Chez Migros, les filets de cabillaud présentent la même incompatibilité dans leur étiquetage: un label MSC sur l’emballage du produit et, au dos, une indication selon laquelle le poisson a été entre autres pêché au moyen de chaluts.
«Pratique de pêche
non durable»
Ces exemples ne font pas figure d’exceptions, démontre une étude récente sur le label MSC, à laquelle a participé Urs Baumgartner. L’enquête réalisée par la campagne On the Hook, qui regroupe des instituts scientifiques et des ONG, conclut que seules 73 parmi 273 pêcheries actuellement certifiées MSC respectent sans faille les exigences du label.
Les 200 autres pêcheries peuvent arborer le logo bleu sous certaines conditions. Comme celle d’améliorer leurs pratiques de pêche. Malheureusement, les entreprises passent souvent outre, tout en restant malgré tout certifiées.
Exemple: la pêcherie Joint Demersal Fisheries in the North Sea and Adjacent Waters attrape le carrelet avec des chaluts de fond, même dans les zones marines protégées. «Cette pratique n’est pas durable, et le MSC l’avait constaté lors de la certification», note Urs Baumgartner. La pêcherie a pourtant reçu le label en 2018 – avec 213 conditions assorties.
Les mises en conformité dans les délais laissent aussi à désirer. En théorie, les firmes ont cinq ans pour améliorer leurs pratiques de pêche, sous peine de perdre leur certification. Dans les faits, des pêcheries actives de l’Alaska à l’Ouest australien arborent le label depuis plus de vingt ans, et toutes les conditions imposées par le MSC ne sont pas remplies.
«Des consommateurs
trompés»
Contacté par Bon à Savoir, le label MSC a assuré que certaines pêcheries certifiées ont réalisé de nombreuses améliorations. Migros se dit consciente des failles du label, et indique avoir déjà proposé des améliorations. Quant à Coop, elle assure que «le MSC est en principe un label crédible».
Quoi qu’il en soit, quand ils achètent un produit de la mer certifié, les clients des deux grandes surfaces ne sont pas clairement informés des pratiques de pêche controversées. Un problème majeur, selon Urs Baumgartner: «MSC est une arnaque à l’étiquette, car il induit en erreur. Les pêcheries qui ne répondent pas à toutes les exigences ne devraient pas pouvoir porter le label du tout. Elles ne sont en réalité ni durables, ni respectueuses de l’environnement.»

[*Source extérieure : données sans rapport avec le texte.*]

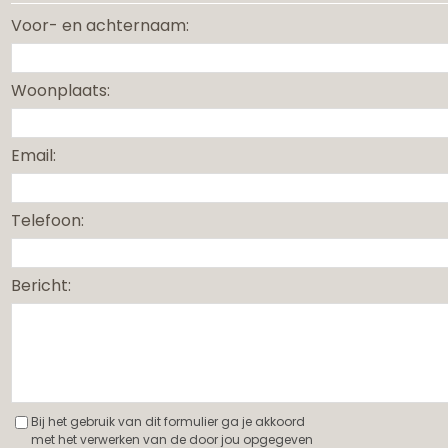
Voor- en achternaam:
Woonplaats:
Email:
Telefoon:
Bericht:
Bij het gebruik van dit formulier ga je akkoord
met het verwerken van de door jou opgegeven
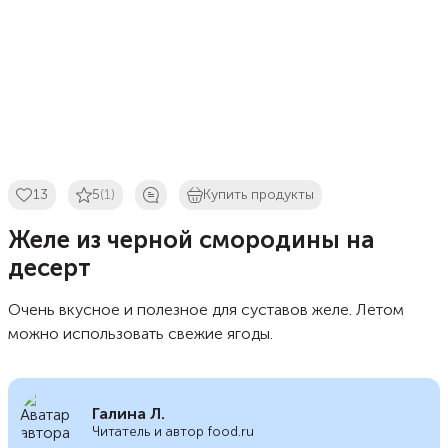
13
5
(1)
Купить продукты
Желе из черной смородины на
десерт
Очень вкусное и полезное для суставов желе. Летом
можно использовать свежие ягоды.
Галина Л.
Читатель и автор food.ru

Aujourd’hui, à peine 1% des 7000 entreprises de pêche à travers le monde remplissent sans faille les conditions du label MSC. Ces bons élèves ne contribuent qu’à 5% du total des prises. Le MSC réalise un chiffre d’affaires annuel de 36 millions de francs grâce aux dons et aux droits de licence du commerce. Les réserves de l’organisation s’élevaient à 47 millions de francs à la fin de l’année dernière.
Daniel Mennig / gda
La méthode de pêche indiquée sur le produit
Sur les emballages des supermarchés, les consommateurs peuvent consulter la région de provenance du poisson et la méthode de pêche, deux mentions obligatoires. Les techniques industrielles (chalutage de fond, palangre) sont généralement moins écologiques que la pêche à la ligne à main. Les palangres peuvent mesurer jusqu’à 100 km de long et contenir des milliers d’hameçons. Elles restent souvent dans l’eau pendant des jours. Quant au saumon sauvage, il est presque partout victime de la surpêche, sauf en Alaska et au Canada.